* _Exercise task_
Please repeat the passage of the map-plotting tutorial below between "These are maps" and "world.sort_values(by='gdp_per_cap',ascending=False)", inclusive, keeping every character unchanged.

* _Document_
** begin **

These are maps based on a variable. First we’ll filter out some of the data that we don’t care about (Antarctica, uninhabitated land).

world = world[(world.pop_est>0) & (world.name!="Antarctica")]

Next we divide GDP (groos domestic product) by the population to generate a GDP per capita

world['gdp_per_cap'] = world.gdp_md_est / world.pop_est
world.plot(column='gdp_per_cap',figsize=(12,6))
world.sort_values(by='gdp_per_cap',ascending=False)

Adding Legends#

We can add legends to our map using matplotlib.

import matplotlib.pyplot as plt
fig, ax = plt.subplots(1, 1)

world.plot(column='pop_est', ax=ax, legend=True)
from mpl_toolkits.axes_grid1 import make_axes_locatable

fig, ax = plt.subplots(1, 1)

divider = make_axes_locatable(ax)

cax = divider.append_axes("right", size="5%", pad=0.1)

world.plot(column='pop_est', ax=ax, legend=True, cax=cax)

import matplotlib.pyplot as plt

fig, ax = plt.subplots(1, 1)

world.plot(column='pop_est',
            ax=ax,
            legend=True,
            legend_kwds={'label': "Population by Country",
                         'orientation': "horizontal"});

Adding Colors#

We can use color maps (cmap) to change the color scheme of our map. For more colormap options, check out the documentation.

** end **

* _Dataset entries_

** begin **

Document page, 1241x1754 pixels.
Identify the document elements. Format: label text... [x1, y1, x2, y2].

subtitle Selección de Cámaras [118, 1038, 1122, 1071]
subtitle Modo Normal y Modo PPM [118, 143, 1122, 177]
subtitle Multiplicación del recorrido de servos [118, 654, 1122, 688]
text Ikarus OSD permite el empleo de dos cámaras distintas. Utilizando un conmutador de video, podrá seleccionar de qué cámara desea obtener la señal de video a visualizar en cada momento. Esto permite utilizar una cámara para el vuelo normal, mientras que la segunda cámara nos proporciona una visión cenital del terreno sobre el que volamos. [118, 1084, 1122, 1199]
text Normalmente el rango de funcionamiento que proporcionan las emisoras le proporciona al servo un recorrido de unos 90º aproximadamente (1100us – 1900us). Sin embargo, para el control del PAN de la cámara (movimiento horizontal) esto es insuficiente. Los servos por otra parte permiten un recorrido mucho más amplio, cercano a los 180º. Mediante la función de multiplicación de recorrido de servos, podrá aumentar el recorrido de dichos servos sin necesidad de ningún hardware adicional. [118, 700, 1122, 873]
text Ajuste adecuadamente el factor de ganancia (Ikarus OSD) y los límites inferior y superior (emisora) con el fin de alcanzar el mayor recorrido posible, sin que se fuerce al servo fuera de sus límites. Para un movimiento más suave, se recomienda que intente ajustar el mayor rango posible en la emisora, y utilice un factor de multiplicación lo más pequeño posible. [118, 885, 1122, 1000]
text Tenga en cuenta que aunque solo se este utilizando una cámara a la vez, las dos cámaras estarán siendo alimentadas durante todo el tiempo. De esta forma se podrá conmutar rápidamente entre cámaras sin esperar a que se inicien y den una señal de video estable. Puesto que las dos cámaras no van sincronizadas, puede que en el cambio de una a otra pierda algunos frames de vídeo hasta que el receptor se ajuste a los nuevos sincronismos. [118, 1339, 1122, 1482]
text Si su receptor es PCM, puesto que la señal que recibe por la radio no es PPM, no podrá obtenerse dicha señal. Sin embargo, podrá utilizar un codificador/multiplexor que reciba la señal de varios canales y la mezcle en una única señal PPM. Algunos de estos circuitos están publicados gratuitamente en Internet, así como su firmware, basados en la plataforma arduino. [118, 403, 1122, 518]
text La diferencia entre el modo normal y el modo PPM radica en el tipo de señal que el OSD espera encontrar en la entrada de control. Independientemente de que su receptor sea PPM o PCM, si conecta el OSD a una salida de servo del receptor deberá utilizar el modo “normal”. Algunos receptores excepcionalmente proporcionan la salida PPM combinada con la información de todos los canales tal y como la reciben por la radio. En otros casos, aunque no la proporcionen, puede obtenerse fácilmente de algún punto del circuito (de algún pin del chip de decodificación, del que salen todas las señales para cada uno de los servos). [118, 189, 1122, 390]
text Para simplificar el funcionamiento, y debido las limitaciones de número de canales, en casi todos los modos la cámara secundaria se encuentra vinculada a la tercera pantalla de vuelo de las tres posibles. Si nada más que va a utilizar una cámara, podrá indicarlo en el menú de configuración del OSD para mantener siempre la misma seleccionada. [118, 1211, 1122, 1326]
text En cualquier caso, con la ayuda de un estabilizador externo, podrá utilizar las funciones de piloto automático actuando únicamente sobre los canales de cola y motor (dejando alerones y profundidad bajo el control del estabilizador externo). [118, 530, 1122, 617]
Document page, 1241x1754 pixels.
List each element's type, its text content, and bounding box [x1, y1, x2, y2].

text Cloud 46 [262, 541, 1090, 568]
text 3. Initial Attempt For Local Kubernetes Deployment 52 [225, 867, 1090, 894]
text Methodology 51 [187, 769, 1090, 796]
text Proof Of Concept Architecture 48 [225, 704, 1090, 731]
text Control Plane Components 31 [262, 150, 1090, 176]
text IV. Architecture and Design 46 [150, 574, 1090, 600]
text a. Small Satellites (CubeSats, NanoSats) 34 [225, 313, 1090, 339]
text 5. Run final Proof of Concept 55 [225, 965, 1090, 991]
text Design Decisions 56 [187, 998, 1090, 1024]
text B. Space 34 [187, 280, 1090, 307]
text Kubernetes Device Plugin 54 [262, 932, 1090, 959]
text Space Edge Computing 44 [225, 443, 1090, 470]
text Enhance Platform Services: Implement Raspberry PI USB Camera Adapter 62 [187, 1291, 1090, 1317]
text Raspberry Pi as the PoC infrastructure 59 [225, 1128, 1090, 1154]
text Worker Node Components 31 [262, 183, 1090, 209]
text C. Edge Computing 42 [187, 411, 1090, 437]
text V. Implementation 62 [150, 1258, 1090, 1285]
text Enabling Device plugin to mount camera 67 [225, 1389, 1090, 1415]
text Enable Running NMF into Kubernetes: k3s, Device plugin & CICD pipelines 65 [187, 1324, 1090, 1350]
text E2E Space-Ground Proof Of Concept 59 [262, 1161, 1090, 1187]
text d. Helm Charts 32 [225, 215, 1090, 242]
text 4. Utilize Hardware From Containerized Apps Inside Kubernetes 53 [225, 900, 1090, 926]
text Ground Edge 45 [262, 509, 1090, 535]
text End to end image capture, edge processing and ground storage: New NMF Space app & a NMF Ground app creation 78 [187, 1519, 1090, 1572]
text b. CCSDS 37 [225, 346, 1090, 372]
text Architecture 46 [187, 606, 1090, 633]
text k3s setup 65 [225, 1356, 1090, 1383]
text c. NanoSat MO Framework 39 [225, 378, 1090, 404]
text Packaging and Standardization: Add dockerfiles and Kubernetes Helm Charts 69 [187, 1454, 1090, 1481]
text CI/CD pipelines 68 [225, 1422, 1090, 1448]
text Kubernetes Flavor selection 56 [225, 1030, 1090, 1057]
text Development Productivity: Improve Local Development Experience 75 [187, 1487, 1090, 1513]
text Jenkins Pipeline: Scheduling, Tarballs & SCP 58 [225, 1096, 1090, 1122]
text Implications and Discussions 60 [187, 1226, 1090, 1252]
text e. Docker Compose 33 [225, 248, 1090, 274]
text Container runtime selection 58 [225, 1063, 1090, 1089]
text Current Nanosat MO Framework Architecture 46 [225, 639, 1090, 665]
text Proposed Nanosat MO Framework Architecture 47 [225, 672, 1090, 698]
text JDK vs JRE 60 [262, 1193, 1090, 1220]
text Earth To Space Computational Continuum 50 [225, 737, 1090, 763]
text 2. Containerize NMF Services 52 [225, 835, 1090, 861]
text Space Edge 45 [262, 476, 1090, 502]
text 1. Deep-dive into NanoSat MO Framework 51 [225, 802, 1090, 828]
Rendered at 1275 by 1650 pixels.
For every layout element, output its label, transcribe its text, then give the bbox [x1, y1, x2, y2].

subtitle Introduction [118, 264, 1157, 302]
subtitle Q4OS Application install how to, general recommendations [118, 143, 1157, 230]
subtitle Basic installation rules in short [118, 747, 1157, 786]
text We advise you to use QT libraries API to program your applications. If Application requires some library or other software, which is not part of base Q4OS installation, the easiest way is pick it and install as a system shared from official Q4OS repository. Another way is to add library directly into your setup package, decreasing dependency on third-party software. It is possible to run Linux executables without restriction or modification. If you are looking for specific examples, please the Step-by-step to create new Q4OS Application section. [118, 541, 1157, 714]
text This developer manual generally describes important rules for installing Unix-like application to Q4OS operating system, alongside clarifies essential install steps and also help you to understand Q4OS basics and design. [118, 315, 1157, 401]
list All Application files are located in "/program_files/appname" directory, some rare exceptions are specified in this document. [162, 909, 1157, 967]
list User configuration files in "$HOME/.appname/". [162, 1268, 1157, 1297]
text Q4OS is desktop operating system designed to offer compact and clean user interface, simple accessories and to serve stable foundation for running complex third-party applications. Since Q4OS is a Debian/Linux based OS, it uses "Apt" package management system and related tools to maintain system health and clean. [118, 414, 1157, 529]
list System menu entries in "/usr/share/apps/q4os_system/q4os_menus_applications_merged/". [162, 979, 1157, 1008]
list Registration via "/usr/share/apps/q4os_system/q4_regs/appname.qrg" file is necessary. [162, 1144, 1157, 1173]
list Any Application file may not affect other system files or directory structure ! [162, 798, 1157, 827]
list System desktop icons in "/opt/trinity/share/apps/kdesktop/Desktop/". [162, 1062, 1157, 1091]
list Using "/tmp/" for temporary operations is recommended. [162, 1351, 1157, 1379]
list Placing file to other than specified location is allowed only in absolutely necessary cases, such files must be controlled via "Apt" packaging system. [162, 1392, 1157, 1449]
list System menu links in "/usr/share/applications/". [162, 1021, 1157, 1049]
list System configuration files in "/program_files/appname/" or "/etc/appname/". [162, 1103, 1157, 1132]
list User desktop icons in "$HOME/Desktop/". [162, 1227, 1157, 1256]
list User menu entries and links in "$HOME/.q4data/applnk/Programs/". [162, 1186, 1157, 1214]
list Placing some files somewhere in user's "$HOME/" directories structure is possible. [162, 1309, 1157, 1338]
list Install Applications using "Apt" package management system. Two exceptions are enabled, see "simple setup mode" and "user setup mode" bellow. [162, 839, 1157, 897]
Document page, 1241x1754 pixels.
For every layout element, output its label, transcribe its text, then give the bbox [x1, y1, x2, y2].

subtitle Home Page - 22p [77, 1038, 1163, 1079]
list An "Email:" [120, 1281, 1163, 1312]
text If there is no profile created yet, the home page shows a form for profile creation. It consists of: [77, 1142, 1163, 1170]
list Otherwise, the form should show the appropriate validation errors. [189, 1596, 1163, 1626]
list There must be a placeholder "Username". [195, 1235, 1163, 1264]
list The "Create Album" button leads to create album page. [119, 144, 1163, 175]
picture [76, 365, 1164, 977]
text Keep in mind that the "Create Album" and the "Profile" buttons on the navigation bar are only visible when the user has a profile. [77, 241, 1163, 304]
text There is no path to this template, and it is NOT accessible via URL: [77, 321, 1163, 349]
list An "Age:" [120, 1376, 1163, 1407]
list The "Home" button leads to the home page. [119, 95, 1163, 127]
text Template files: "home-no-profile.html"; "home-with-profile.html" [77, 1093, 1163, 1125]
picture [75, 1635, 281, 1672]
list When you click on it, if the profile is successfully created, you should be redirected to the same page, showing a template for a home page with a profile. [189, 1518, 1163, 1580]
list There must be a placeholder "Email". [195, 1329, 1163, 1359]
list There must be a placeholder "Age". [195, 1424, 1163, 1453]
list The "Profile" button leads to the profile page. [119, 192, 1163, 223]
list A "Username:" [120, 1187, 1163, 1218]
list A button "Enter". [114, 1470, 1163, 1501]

** end **

* _Problem solution_
These are maps based on a variable. First we’ll filter out some of the data that we don’t care about (Antarctica, uninhabitated land).

world = world[(world.pop_est>0) & (world.name!="Antarctica")]

Next we divide GDP (groos domestic product) by the population to generate a GDP per capita

world['gdp_per_cap'] = world.gdp_md_est / world.pop_est
world.plot(column='gdp_per_cap',figsize=(12,6))
world.sort_values(by='gdp_per_cap',ascending=False)